Кстати, именно в этот день Петигрю получил письмо от своего жильца, которое избавило его по крайней мере от одной из забот.

"Дорогой Фрэнк, - писал тот. - Большое спасибо за ваше сердечное письмо. Я постарался разузнать все, о чем вы спрашивали. Как я и ожидал, старый Тиллотсон сначала сделал вид, будто невероятно шокирован моей просьбой, которую он рассматривает как прямую попытку заставить его пойти на нарушение профессиональной тайны. Затем, как я и ожидал, он сообщил мне все, что требовалось. Прилагаю копию этого документа. В принципе все кажется достаточно удовлетворительным, хотя, на мой сторонний и, значит, вполне объективный взгляд, указанный вами джентльмен, судя по его достаточно многочисленным любовным интрижкам, весьма хотел бы жениться второй раз.

На ваш адрес также поступили три циркуляра, на конвертах которых было написано "Мистеру Петигрю, на военной службе". Половина вашего гонорара будет, как мы и договорились, перечислена на ваш банковский счет. Так что с этим все в порядке. Кстати, на прошлой неделе я присутствовал на одном из процессов в местном суде в Рэмплфорде. Ваше отсутствие было отмечено с явным огорчением, но от прошлого осталась только тень.

Искренне Ваш Билл".

В приложении к письму содержались следующие пункты:

"У вашего друга не должно возникать никаких сомнений в том, что мистер Филипс является вдовцом - если только, конечно, он тайно не женился во второй раз, на предмет чего у меня нет и не может быть достаточно достоверной и юридически подтверждаемой информациии. Наша фирма действовала от его имени и по поручению в деле о законном утверждении завещания покойной миссис Сары Эмилии Филипс в 1931 году. Внимательнейшим образом просматривая соответствующие бумаги, я обнаружил, что она скончалась 19 сентября того же года в больнице в Блумингтоне, причем ее муж единственный наследник. Полагаю, данная информация полностью объясняет текущее состояние дел, и, надеюсь, останется строго конфиденциальной.

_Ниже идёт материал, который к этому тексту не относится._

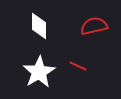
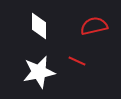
red line: moved 1 px left, 5 px up
white star: rotated 20 degrees clockwise
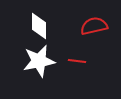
red line: rotated 18 degrees counterclockwise
white star: moved 11 px up
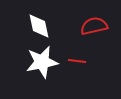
white diamond: rotated 12 degrees counterclockwise
white star: moved 3 px right, 1 px down
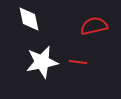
white diamond: moved 10 px left, 7 px up
red line: moved 1 px right, 1 px down
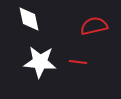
white star: moved 2 px left; rotated 16 degrees clockwise
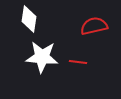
white diamond: rotated 20 degrees clockwise
white star: moved 2 px right, 5 px up
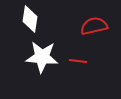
white diamond: moved 1 px right
red line: moved 1 px up
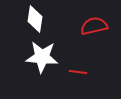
white diamond: moved 5 px right
red line: moved 11 px down
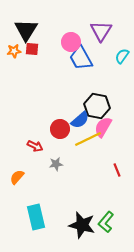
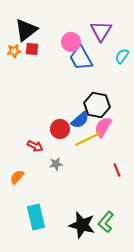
black triangle: rotated 20 degrees clockwise
black hexagon: moved 1 px up
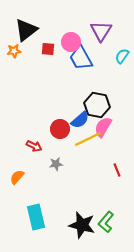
red square: moved 16 px right
red arrow: moved 1 px left
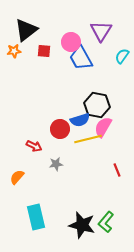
red square: moved 4 px left, 2 px down
blue semicircle: rotated 24 degrees clockwise
yellow line: rotated 12 degrees clockwise
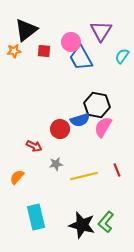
yellow line: moved 4 px left, 37 px down
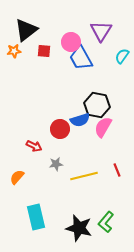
black star: moved 3 px left, 3 px down
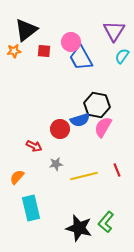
purple triangle: moved 13 px right
cyan rectangle: moved 5 px left, 9 px up
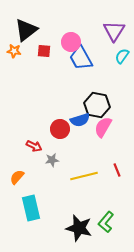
orange star: rotated 16 degrees clockwise
gray star: moved 4 px left, 4 px up
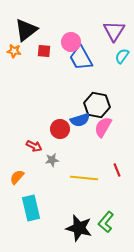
yellow line: moved 2 px down; rotated 20 degrees clockwise
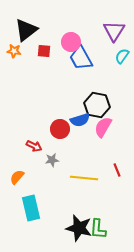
green L-shape: moved 8 px left, 7 px down; rotated 35 degrees counterclockwise
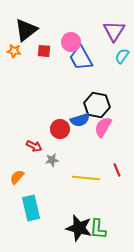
yellow line: moved 2 px right
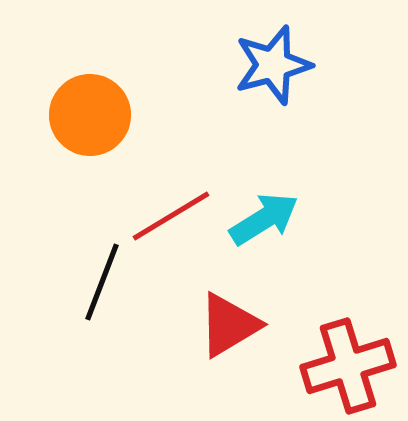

Возможно, мне также следует добавить, что указанный мистер Филипс поступил к нам в фирму в 1919 году и его работа была вполне удовлетворительной. К сожалению, после объявления войны деятельность отдела, в котором он трудился, пришлось резко сократить, и, хотя мы были бы только рады продолжать пользоваться его услугами, правда в другой должности и за несколько меньшую оплату, он предпочел найти иную работу, более тесно связанную с военными усилиями страны. Более того, После окончания военных действий и, естественно, при наличии соответствующей вакансии мы будем полностью готовы рассмотреть возможность снова принять его к нам на службу. Во избежание каких-либо возможных неверных трактовок хотел бы также особенно отметить, что законодательные положения, регулирующие порядок официального восстановления на государственной службе, в данном случае неприменимы".

"Лучшего, пожалуй, и не придумаешь", - сказал сам себе Петигрю, откладывая письмо в сторону. И даже если он при этом невольно испытывал совершенно необоснованное разочарование, оно было вполне объяснимо естественным стремлением к мелодраме, которое нередко охватывает даже вполне зрелых и разумных людей, вынужденных изо дня в день заниматься скучными, не требующими никакого воображения делами. Зато теперь он мог с чистой совестью следить за развитием романа вполне объективно и незаинтересованно. При условии, конечно, что это не будет мешать работе мисс Браун. Пока, во всяком случае, ничего подобного не наблюдалось.